Итак, если снова вернуться к человеку, как он выступает перед нами в свете различных эстетических категорий, мы должны совместить присущие ему стороны биологического и социального с общедиалектическими категориями сущности и явления, строжайшим образом следя за соблюдением постоянности «точки опоры», если говорить словами Паскаля. Только в этом случае можно считать себя в какой-то степени застрахованным от возникновения нежелательных парадоксов. Поскольку эстетика относится к области все-таки наук общественных, постольку условимся считать социальное начало в нем сущностью, а биологическое – явлением. И тогда различные состояния этого диалектического противоречия, выступая как различные соотношения социального и биологического, дадут нам основные эстетические состояния человека, соответствующие основным эстетическим категориям возвышенного, прекрасного, комического и безобразного (трагическое и низменное для простоты могут рассматриваться здесь как разновидности соответственно возвышенного и комического). Возвышенным наш человек является в том случае, когда социальное, духовное преобладает в нем над биологическим, телесным; прекрасным – когда социальное, духовное и биологическое, телесное слиты воедино в гармоничной целостности; комическим – когда в нем биологическое, телесное преобладает над социальным, духовным, и, наконец, безобразным – когда биологическое, телесное и социальное, духовное окончательно расходятся в антагонис­тической противопоставленности. Положения эти нетрудно проиллюстри­ровать на примерах, что мы сейчас и сделаем, начав с возвышенного.

Самым характерным примером возвышенного является, как известно, человек героический. Само слово «героический» нередко употребляется в качестве синонима слова «возвышенный», если оно применяется к человеку. Героический человек – это человек, руководствующийся в своем поведении прежде всего разумом, нравственными убеждениями и умеющий владеть своими эмоциями, чувствами, естественными инстинктами, а в случае необходимости и подавлять их.

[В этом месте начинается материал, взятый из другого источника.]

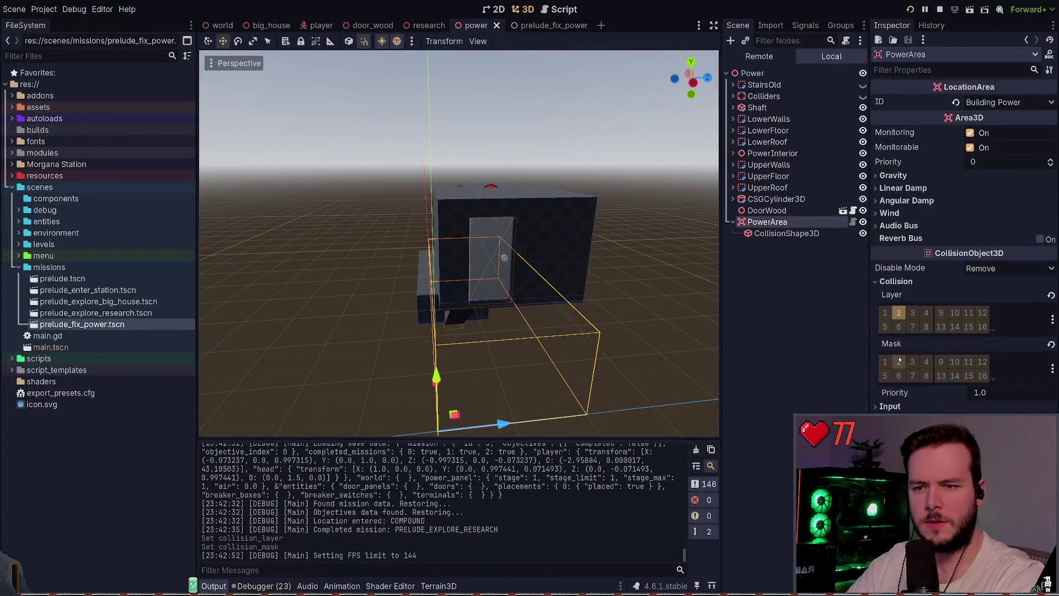
# - Relaunch the game, visit the power panel, and exit through the building's door
pyautogui.press('F5')
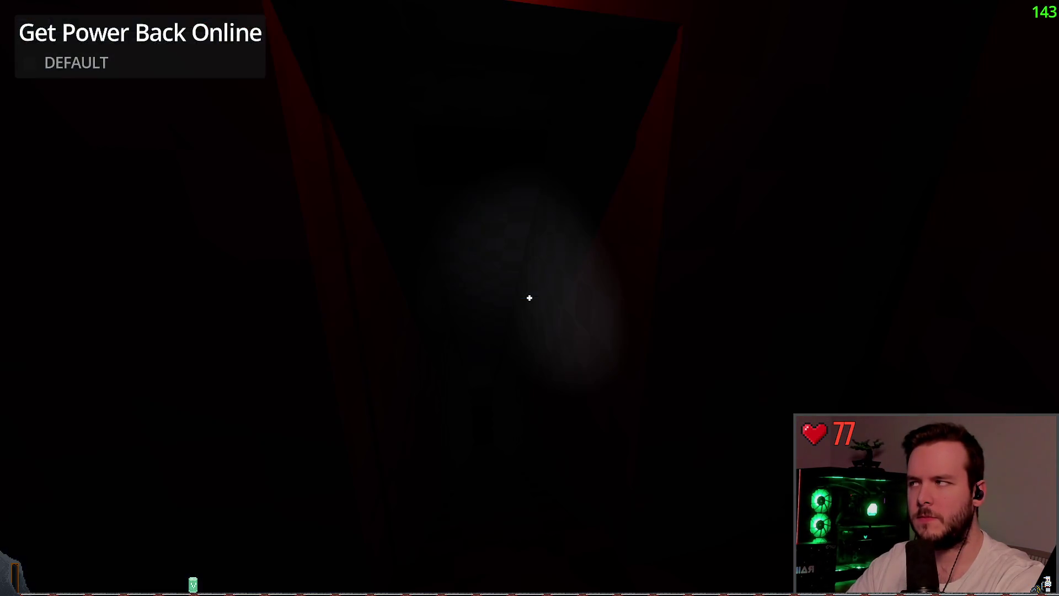
pyautogui.press('w')
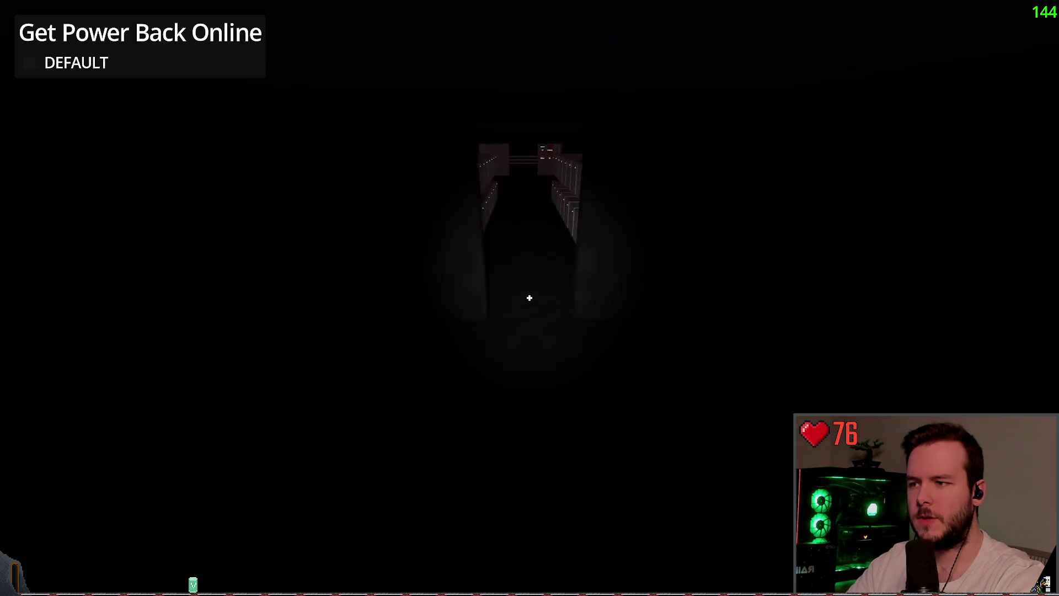
pyautogui.press('s')
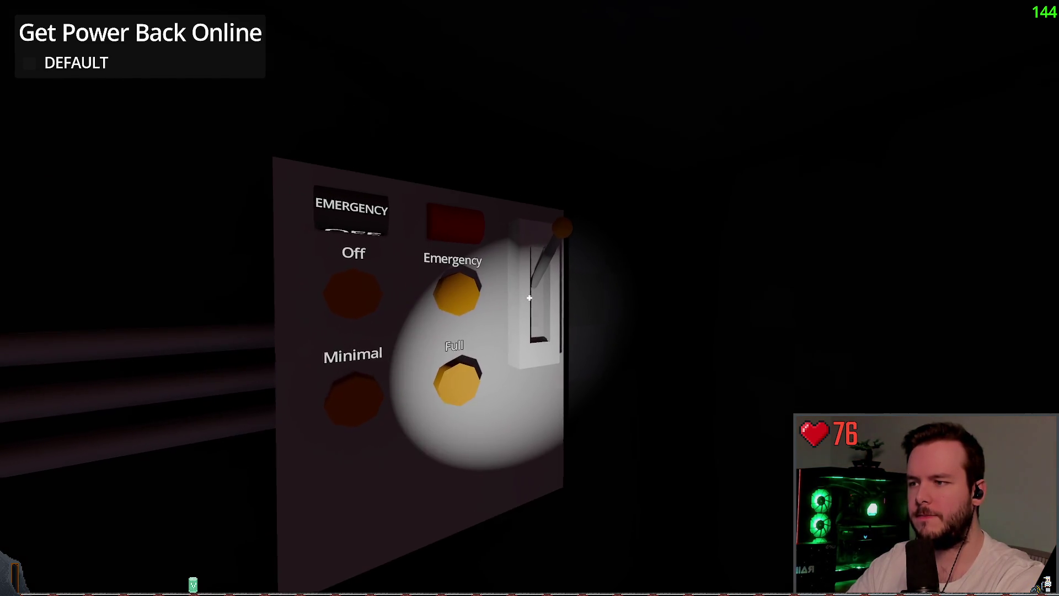
pyautogui.press('a')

Это особенно явственно выступает в тех случаях, когда человек сталкивается с опасностью, будь то военная ситуация или какое-либо, например стихийное, бедствие, грозящее ему физическими страданиями, а то и смертью. Человек героического склада подавляет в подобной ситуации вполне естественное чувство страха и совершает определенные действия, исходя только из указаний собственного разума, опирающегося на те или иные нравственные, духовные принципы и убеждения. Иначе говоря, он ведет себя в этих условиях прежде всего как социальное, а не биологическое существо или, точнее, социальное начало преобладает в нем над биологическим. Делает человека возвышенным и гражданское мужество, особенно граничащее с подлинным героизмом: выступая, например, против социальной несправедливости и рискуя при этом собственным благополучием, он поступает в соответствии с требованиями категории возвышенного. Даже в обыденной жизни, если человек помогает другому человеку, поступаясь каким-то своим благом или удобством, мы оцениваем такое поведение как благородное. Возвышенный человек – это тот, кто более соответствует мерке должного, нежели сущего, идеального, нежели реального, общественного, нежели личного,– короче говоря, в ком социальное начало выступает на первый план по сравнению с биологическим.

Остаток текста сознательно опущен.